The company has already begun using cans with linings made from acrylic or polyester materials and will continue to introduce the new linings across the U.S. and Canadian until the transition is complete in mid-2017.
Campbell first announced its intention to move away from BPA linings in February 2012, in response to consumer feedback. Since then, Campbell has tested hundreds of alternatives. As the company has stated previously, the transition faced a number of technical challenges. This included identifying linings that would ensure the safety of more than 600 different recipes, such as its tomato-based products, which are naturally acidic and can react with some linings over time.
The products that will be packaged in non-BPA lined cans include all varieties of Campbell’s soups and gravies, Swanson broth and SpaghettiOs pasta. The company is on track to have 75 percent of its soup portfolio in non-BPA lined cans by December 2016. The company is also currently testing alternatives to BPA coatings used on other packaging, including aluminum cans used for V8 beverages and metal screw top lids on glass jars. The company is on track to transition these products to a non-BPA solution by the middle of 2017.

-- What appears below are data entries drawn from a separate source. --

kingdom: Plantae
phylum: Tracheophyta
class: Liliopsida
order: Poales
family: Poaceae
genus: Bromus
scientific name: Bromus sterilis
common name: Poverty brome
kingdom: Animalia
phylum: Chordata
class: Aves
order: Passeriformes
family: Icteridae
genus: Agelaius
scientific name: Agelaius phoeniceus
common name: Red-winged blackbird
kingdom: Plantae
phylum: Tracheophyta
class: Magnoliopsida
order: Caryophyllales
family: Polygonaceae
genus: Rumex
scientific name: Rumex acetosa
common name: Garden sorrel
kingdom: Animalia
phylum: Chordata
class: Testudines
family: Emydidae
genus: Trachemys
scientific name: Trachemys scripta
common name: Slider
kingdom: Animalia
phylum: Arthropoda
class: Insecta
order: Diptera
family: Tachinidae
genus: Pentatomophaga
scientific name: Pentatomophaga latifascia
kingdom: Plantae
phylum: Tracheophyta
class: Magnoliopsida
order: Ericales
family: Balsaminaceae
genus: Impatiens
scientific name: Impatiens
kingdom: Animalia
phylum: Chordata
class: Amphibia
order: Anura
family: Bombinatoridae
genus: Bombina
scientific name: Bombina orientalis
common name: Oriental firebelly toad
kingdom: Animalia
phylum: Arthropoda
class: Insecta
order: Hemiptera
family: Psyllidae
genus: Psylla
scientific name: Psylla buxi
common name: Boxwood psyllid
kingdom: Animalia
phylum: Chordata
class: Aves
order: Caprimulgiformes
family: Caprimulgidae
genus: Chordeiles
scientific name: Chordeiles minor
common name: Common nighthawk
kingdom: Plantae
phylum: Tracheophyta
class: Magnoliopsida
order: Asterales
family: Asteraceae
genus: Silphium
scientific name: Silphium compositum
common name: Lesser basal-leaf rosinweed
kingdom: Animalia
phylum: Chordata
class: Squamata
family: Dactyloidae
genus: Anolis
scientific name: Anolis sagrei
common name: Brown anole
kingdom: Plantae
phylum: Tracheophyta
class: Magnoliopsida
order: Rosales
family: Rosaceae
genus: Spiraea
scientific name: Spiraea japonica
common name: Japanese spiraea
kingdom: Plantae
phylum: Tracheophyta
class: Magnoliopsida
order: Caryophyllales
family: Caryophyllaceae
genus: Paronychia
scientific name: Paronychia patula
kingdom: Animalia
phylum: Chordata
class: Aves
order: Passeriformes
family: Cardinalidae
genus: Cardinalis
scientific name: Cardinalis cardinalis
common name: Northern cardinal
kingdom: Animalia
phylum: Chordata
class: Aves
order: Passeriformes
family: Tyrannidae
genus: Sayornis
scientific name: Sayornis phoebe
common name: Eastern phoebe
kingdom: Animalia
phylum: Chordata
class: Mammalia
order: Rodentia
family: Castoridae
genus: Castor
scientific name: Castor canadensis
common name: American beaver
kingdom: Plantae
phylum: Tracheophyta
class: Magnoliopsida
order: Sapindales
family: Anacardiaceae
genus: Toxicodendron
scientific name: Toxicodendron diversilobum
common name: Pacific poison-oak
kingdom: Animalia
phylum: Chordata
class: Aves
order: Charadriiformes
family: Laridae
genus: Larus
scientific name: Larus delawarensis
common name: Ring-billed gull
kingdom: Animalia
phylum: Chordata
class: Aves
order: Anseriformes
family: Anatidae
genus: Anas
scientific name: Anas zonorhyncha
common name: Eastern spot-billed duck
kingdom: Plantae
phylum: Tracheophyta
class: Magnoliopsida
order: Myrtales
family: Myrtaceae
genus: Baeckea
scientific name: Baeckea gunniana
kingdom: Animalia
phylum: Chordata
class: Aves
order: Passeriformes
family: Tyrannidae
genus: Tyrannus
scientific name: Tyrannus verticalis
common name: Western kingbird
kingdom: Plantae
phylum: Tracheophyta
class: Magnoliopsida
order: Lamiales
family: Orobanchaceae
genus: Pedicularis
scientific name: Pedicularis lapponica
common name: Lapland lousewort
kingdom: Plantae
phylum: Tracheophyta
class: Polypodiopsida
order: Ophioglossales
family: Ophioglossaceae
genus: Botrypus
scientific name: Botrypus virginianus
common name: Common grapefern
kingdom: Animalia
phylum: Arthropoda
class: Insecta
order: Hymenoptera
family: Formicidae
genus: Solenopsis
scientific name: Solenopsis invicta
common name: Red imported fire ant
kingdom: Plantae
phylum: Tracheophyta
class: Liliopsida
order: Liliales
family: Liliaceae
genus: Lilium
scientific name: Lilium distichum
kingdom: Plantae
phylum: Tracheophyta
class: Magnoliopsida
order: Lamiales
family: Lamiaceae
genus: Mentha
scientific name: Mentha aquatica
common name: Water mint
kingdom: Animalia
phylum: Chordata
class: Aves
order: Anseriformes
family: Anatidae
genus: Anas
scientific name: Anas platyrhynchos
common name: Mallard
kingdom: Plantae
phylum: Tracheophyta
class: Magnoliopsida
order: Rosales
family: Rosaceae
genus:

Campbell is convinced BPA is one of the safest packaging options in the world, citing extensive scientific studies and regulations by the U.S. Food and Drug Administration and many international regulatory agencies.
The widely used synthetic compound has been in commercial use since 1957. BPA exhibits hormone-like properties that raise concern about its suitability in some consumer products and food containers. Since 2008, several governments have investigated its safety, which prompted some retailers to withdraw some products, but never found enough evidence to ban the substance. However, the FDA in the US, the European Union and Canada have all banned BPA use in baby bottles, based on uncertainties.
The Endocrine Society said in 2015 that the results of ongoing laboratory research gave grounds for concern about the potential hazards of endocrine-disrupting chemicals – including BPA – in the environment, and that on the basis of the precautionary principle these substances should continue to be assessed and tightly regulated.